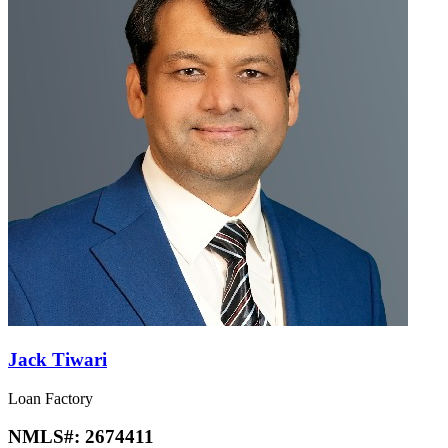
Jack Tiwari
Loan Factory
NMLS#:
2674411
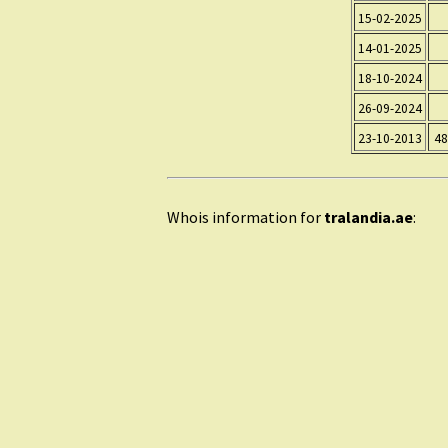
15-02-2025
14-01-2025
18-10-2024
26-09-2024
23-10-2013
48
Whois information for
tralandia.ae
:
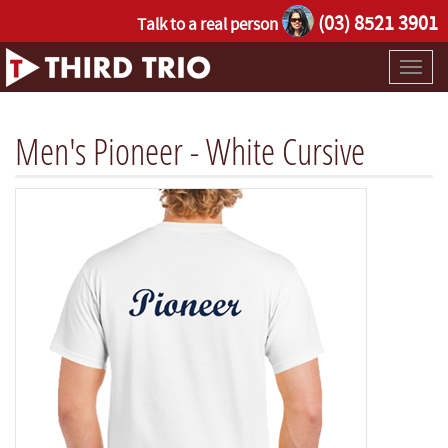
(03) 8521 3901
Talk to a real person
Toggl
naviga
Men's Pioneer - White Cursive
···
→ Work to complete
Repeat every line of text in the material above, word for word and in the same order. Leave the pictures out.

→ Task output
Jack Tiwari
Loan Factory
NMLS#:
2674411
15-02-2025
14-01-2025
18-10-2024
26-09-2024
23-10-2013
48
Whois information for
tralandia.ae
:
(03) 8521 3901
Talk to a real person
Toggl
naviga
Men's Pioneer - White Cursive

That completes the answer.